Renishaw is the epitome of a great British engineering company - started by engineers with great ideas and developed by those same engineers over 50 years.

The founders, Sir David McMurtry, 80 and John Deer, 83 are selling their shares in the company with the hope that their incredible legacy of innovation will continue.

Both Sir David and John Deer are set for a £2.6bn windfall from their 53pc stake with the company now being valued at £4.84bn.

When the sale was announced on Tuesday, the shares rocketed by 19pc or 1100p to a record 69OOp.

That valued Sir David’s 36.2pc stake at £1,82bn while John Deer’s 16.6pc holding is now worth £834m.

Innovation has always been the watchword of Renishaw and it is obvious from the sale statement by the founders that the buyer of this world-leading business must have a clear grip of their working culture.

Sir David’s personal hero is Isambard Kingdom Brunel, one of the heroes of Britain’s Industrial Revolution and one of the most prolific and ingenious figures in the history of engineering.

I would say that Sir David falls into the bracket of being considered as the most prolific living inventor in Britain.

He would never admit to that, of course.
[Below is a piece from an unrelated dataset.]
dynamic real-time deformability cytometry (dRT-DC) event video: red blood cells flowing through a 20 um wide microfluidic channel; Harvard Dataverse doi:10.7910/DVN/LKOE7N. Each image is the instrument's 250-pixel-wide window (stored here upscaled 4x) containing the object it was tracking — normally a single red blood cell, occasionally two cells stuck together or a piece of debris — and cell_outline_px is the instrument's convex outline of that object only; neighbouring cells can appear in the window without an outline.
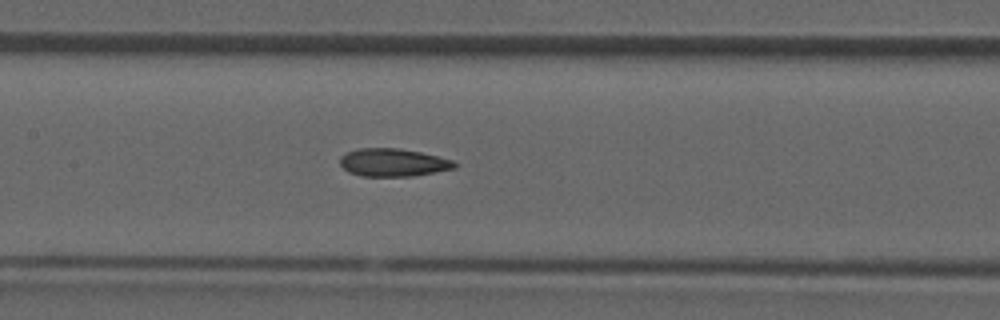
{"species": "common noctule bat (a hibernating species)", "species_latin": "Nyctalus noctula", "temperature_condition": "room temperature", "stored_images_in_passage": 28, "camera_frame_rate_fps": 3000, "um_per_image_px": 0.085, "animal": {"sex": "male", "forearm_length_mm": 52.5}, "frame": {"image": 1, "passage_image": 9, "time_ms": 2.667, "image_size_px": [1000, 320], "cell_outline_px": [[460, 164], [456, 168], [412, 176], [360, 176], [348, 172], [340, 164], [340, 156], [348, 152], [360, 148], [400, 148], [420, 152], [452, 160]], "centroid_in_image_um": [33.42, 13.81], "position_along_channel_um": 174.0, "area_um2": 18.61}}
He is an understated man who rarely gives interviews.

And few people know of Sir David’s charity work in Bristol.

Even at the age of 80, he is often at the Wotton Under Edge headquarters four days a week, and he is certainly not ostentatious. The last time I saw him he was driving a VW.

Born in Dublin, Sir David was keen on model planes as a boy and went to work for Bristol Aero Engines - later to become Rolls Royce at Filton.

At the age of 30, he became deputy chief designer and worked on the RB199 and Tornado fighter engines.

This was the start of the story of Renishaw.

A colleague came to him with a problem: they couldn’t make the fuel pipes for the Concorde engine because of the limitations 

with the existing measurement devices.

Over that weekend, Sir David worked on the idea in his garage in Bristol and on Monday presented them with the solution - a touch trigger probe.

Fifty years later, derivations of the original measuring probe are still in production.

I remember seeing Sir David at a Stroud District Council meeting about 14 years ago.

He was there to listen to a debate about affordable housing for young people. That was the measure of the man and the company.

They always put people first and were trailblazers of developing apprentices in Gloucestershire.

Whoever buys Renishaw will need to ensure that innovation and culture continues to flow through the company.

There is an amazing engineering legacy in Renishaw that simply must be nurtured.

Perhaps James Dyson is just the person to continue the Renishaw story?